Perhaps one of the reasons why I started making art goes back to when I was a little kid and drew because I didn't know how to write. Telling stories through drawings enabled to me escape. Back when I was a kid it allowed me to retreat into a world that was stimulating, unpredictable and fun. Sometimes, much to the annoyance of my mother, I preferred drawing to going outside and playing with the neighborhood kids or climbing trees.
As an adult, making art is not only a form of escapism, it's also therapy. It helps me deal. Most people would be surprised to know this but I am a constant worrier. It doesn't take much for my mind to jump to a worst case scenario waiting in the bushes of some unforeseen future if I let it. I have to remind myself constantly to live presently and that there aren't things that I can't control. Making art forces me to be present and focus on the act of creation and it calming.

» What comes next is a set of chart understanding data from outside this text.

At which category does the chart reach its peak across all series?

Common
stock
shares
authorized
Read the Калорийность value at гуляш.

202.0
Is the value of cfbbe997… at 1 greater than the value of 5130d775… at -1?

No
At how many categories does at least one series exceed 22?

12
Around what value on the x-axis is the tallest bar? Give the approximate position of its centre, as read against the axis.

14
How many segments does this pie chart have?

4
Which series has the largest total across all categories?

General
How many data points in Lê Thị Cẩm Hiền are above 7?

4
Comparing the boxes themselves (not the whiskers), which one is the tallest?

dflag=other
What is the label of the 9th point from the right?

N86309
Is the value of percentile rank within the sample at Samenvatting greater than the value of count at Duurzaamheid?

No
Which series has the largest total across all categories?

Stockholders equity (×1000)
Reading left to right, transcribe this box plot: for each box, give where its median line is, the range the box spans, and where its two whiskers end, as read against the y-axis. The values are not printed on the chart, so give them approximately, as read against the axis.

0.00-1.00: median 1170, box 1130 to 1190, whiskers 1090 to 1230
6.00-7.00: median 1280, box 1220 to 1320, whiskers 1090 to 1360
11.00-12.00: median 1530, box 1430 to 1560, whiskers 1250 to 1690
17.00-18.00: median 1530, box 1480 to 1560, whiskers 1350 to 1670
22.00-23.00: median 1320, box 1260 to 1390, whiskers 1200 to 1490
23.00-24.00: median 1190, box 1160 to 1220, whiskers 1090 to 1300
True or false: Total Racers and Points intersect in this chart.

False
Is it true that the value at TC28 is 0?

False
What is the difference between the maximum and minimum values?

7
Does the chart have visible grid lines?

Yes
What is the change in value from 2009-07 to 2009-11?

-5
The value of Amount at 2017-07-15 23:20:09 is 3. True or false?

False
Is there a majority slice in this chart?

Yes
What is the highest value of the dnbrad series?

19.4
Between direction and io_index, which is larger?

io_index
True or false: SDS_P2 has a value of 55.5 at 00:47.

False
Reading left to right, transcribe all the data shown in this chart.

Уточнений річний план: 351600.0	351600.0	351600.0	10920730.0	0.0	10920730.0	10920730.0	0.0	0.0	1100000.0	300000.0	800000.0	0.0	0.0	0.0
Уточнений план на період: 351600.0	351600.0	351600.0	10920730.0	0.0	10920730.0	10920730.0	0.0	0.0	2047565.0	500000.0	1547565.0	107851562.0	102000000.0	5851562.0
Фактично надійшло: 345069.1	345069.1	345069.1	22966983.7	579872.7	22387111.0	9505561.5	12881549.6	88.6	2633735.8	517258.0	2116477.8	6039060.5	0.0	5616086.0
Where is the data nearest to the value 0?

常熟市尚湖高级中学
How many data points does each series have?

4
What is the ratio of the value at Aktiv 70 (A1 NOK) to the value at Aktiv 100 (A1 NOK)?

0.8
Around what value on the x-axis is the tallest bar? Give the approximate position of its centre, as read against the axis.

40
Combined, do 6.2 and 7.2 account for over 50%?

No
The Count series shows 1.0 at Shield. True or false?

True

Anyone who knows friends me on Facebook is that I get pretty worked up about social issues, particularly when it comes to racial injustice. As I type this, it is the day after the Jordan Davis verdict and I am not happy about it. When I read news articles or read my Facebook feed, I'm reminded of the terrible things that human beings do to each other on a daily basis. I guess this is why I try to make art; I want to put something beautiful in the world. Somehow, creating beauty amid the chaos and the ugliness feels like an act of rebellion. In spite of the drudgery, I push back with its opposite.
And this is why making art is so important to me; it has helped me be a better person.
*The numbers I assign to these reasons are somewhat random but in this case, making art for sanity's sake is high on my list.